## Question 313:

1

You'd want to use Bayes' Theorem here. We have some conditional probabilities and need to work backwards.  We know a customer failed to learn the skill, so we want the conditional probability of A given failure, or written formally, P(A| F). Part of the Baysian theorem states that the conditional probability of A given F = the probability A * probability of F divided by the probability of F.

So first lets find the probability the customer failed.
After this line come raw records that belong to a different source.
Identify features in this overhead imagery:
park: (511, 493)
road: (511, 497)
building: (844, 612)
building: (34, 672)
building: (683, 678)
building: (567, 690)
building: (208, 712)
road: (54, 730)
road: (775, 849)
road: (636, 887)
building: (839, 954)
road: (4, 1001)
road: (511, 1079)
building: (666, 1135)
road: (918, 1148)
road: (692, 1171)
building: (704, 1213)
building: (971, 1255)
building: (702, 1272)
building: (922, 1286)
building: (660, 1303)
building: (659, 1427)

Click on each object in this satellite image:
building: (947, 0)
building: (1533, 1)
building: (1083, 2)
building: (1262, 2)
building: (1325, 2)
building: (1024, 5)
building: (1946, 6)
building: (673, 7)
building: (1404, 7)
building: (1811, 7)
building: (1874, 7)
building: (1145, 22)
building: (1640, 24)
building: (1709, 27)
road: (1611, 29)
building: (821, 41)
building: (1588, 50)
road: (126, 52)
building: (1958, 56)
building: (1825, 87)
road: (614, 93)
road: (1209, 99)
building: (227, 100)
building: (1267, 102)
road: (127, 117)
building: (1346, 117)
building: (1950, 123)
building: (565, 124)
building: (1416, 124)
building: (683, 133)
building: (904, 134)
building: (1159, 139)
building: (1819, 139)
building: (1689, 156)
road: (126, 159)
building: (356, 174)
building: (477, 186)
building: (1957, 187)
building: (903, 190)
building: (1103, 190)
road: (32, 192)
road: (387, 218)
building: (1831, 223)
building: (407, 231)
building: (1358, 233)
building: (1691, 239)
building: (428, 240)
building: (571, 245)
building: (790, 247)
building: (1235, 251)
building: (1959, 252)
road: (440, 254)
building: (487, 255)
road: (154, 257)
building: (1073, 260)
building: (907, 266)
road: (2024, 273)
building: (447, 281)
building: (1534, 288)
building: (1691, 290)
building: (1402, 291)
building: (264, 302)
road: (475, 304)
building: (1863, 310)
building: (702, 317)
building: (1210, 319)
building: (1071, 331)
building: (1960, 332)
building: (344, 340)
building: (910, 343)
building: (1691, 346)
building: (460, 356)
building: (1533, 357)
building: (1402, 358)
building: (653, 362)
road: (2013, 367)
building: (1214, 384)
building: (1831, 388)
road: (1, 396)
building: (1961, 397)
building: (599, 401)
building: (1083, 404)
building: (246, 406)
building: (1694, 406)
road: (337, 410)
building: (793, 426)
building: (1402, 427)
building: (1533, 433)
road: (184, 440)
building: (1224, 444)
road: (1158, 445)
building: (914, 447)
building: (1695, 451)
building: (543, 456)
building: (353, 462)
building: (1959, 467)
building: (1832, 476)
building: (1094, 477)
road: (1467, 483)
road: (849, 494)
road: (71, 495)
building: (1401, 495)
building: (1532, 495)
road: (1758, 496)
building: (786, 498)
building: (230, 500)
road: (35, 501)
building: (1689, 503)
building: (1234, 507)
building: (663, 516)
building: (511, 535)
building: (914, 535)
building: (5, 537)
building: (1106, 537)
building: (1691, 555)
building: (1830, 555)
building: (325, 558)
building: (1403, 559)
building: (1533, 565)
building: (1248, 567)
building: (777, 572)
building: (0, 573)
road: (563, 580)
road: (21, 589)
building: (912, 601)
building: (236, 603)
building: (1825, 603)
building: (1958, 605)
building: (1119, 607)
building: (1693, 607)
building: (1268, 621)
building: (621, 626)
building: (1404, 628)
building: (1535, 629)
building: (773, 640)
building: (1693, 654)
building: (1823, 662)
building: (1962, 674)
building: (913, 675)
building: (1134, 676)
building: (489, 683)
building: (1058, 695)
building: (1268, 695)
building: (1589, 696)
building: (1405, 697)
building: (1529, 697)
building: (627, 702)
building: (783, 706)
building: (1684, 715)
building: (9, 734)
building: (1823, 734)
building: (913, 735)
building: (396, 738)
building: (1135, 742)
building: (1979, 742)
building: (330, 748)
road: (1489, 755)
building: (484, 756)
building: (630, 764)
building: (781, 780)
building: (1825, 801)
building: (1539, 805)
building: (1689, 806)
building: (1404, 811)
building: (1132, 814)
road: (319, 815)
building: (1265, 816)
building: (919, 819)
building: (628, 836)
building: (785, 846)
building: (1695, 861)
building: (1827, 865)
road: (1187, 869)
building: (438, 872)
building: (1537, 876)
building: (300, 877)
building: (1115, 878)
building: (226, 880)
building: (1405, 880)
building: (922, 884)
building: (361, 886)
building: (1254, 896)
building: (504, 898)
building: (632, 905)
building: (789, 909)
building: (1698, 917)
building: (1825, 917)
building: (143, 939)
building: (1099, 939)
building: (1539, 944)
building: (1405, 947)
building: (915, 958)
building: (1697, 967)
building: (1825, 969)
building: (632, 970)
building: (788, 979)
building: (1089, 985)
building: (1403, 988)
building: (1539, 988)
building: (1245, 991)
We'd use the addition rule and add up all the ways to fail times the probability of each failure for methods A, B & C.

.2(.40) + .1(.10)  +.3(.50)  = .24  probability of failure.
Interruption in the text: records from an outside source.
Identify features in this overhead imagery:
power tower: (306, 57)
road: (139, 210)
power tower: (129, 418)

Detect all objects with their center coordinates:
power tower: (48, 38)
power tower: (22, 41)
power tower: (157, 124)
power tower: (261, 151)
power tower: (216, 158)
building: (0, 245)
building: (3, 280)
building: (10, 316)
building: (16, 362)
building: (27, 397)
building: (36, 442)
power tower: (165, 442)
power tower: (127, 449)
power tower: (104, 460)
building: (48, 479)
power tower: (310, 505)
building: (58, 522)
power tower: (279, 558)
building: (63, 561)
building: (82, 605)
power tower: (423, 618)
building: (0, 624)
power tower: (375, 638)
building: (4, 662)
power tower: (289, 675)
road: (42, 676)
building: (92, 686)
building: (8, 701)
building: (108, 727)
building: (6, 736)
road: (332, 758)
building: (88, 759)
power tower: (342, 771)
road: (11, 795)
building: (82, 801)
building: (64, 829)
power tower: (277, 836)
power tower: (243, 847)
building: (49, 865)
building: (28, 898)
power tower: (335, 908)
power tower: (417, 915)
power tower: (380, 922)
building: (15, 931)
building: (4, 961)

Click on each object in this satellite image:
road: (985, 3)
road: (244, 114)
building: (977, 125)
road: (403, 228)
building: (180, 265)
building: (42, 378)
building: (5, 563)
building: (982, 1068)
Notice that the probability of A being selected wasn't stated, since there are only 1 of 3 ways, A has to be 1- the probability of B and C, 1-(.1+.5) = .4.

Now that we have the denominator, we find the numerator as the probability of A = P(A) = .4 times the probability of failure for A which is .2*.40 = .08.
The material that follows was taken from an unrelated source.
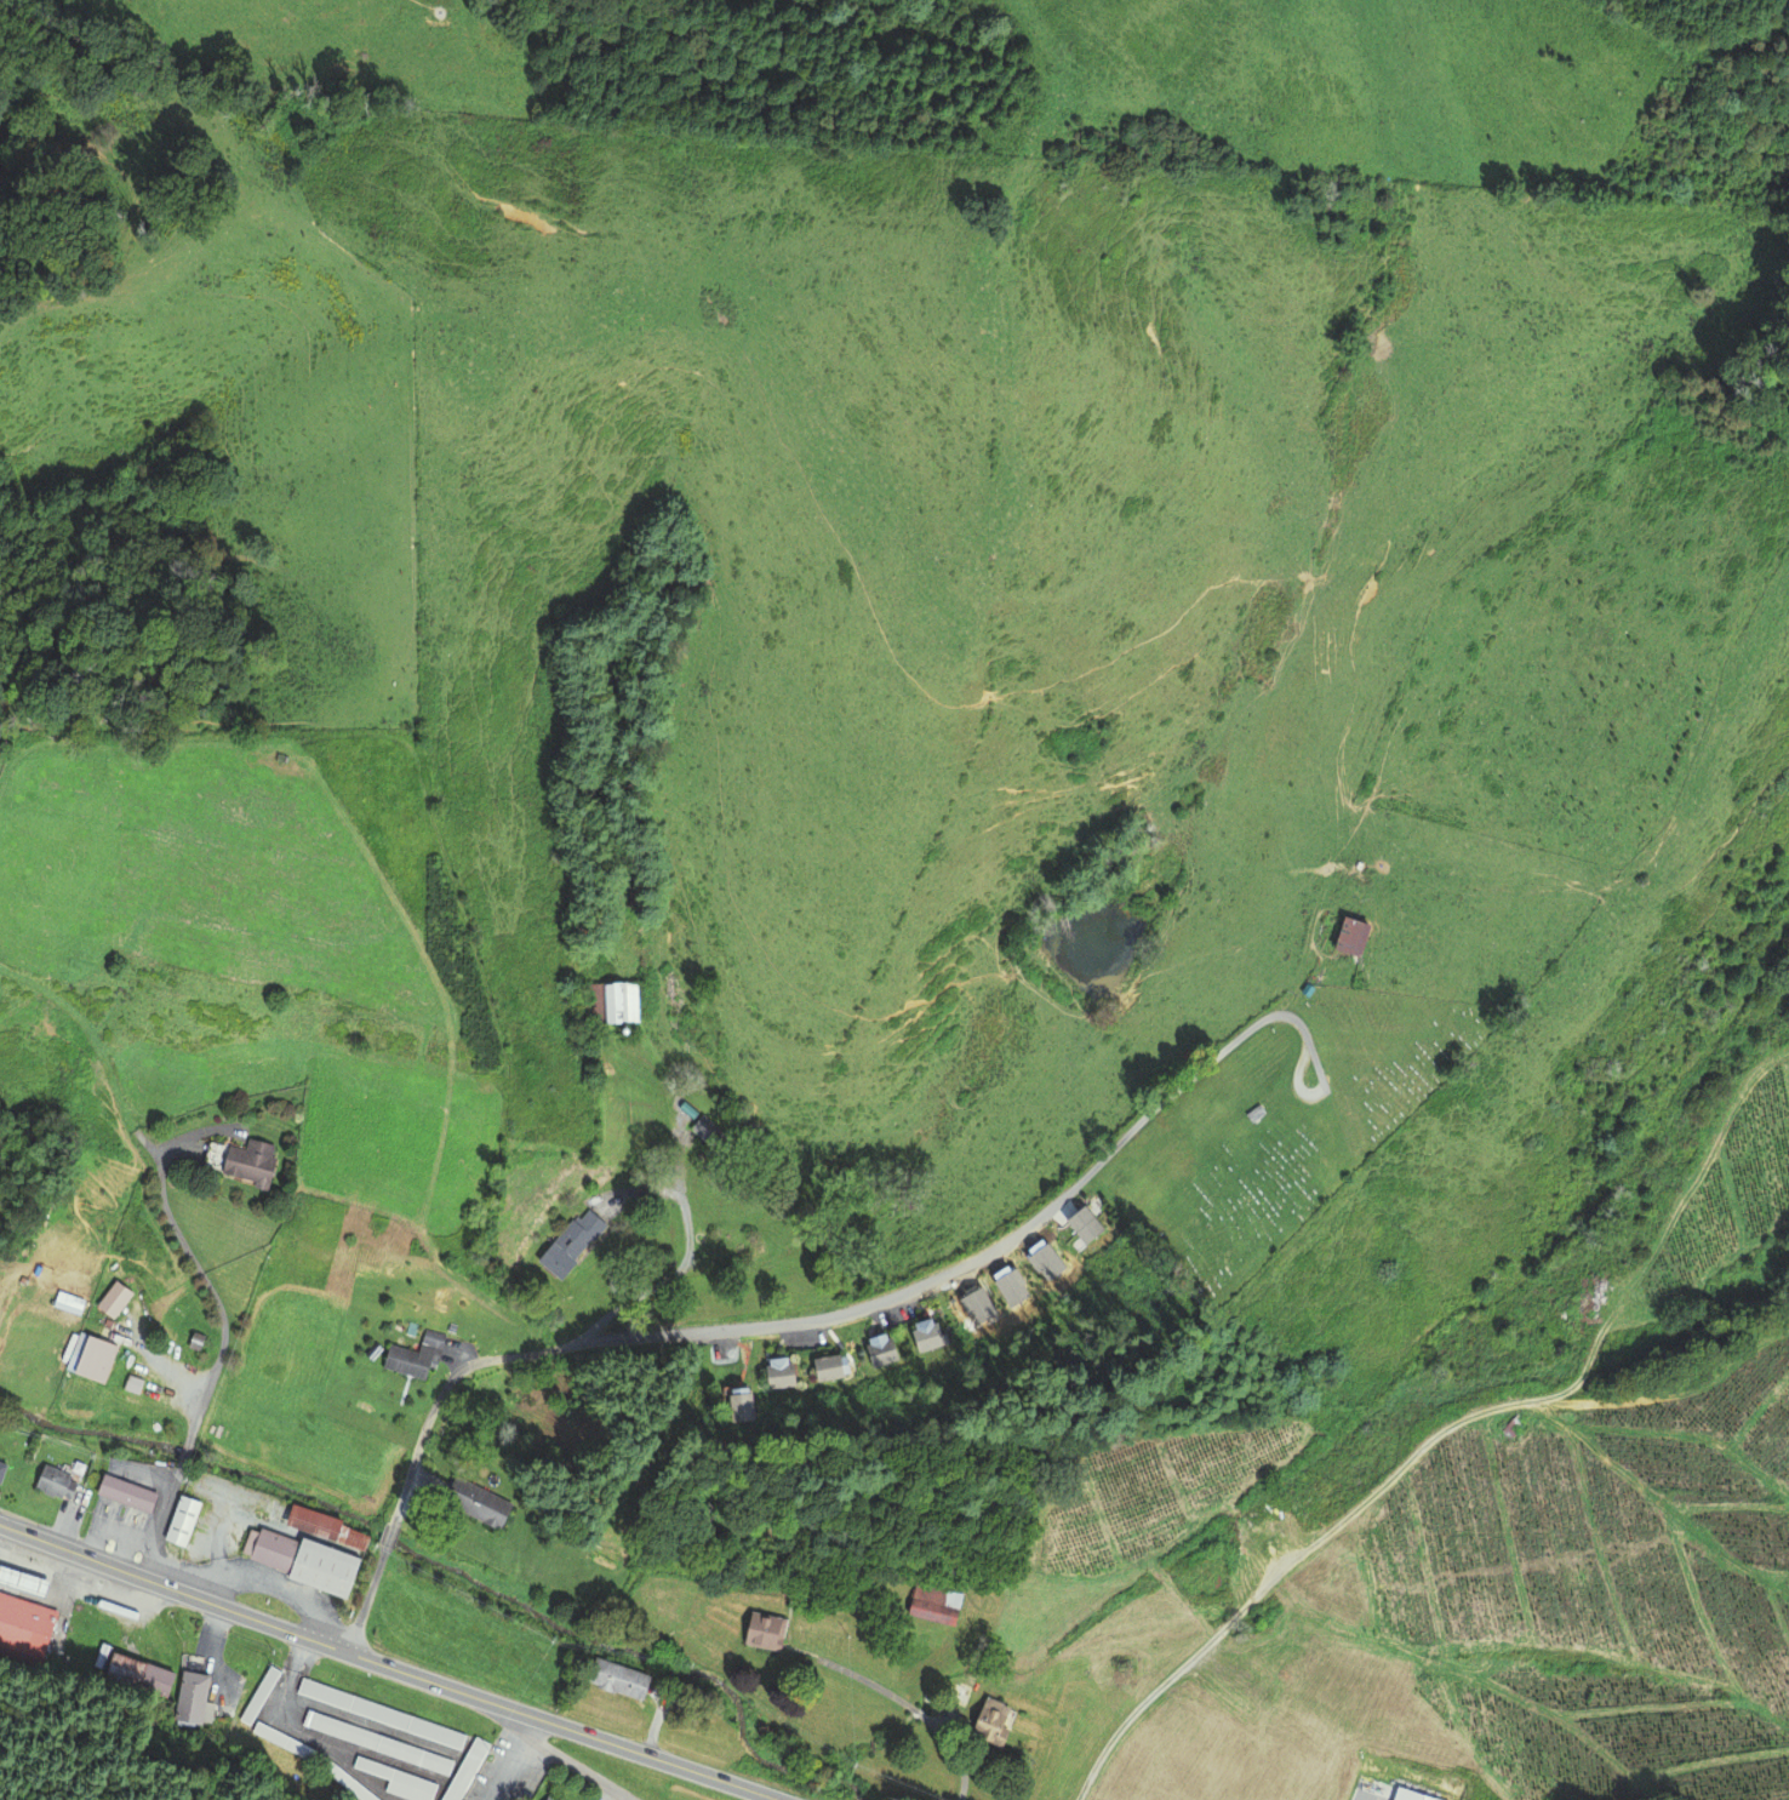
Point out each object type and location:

The equation is  .08 / .24 = .333 or the probability the failed customer took method A was about 33.3%.

We can just plug in the probability of failure for B and C as well: .01/.24 and .15/.24 = .042 and .625 repectively. So given that we've observed a failured, the chanes are the customer learned method A as 33.3%, B as 4.2% and C as 62.5%. As a final check, all probabilities add up to one (.333+.042+.625) =1.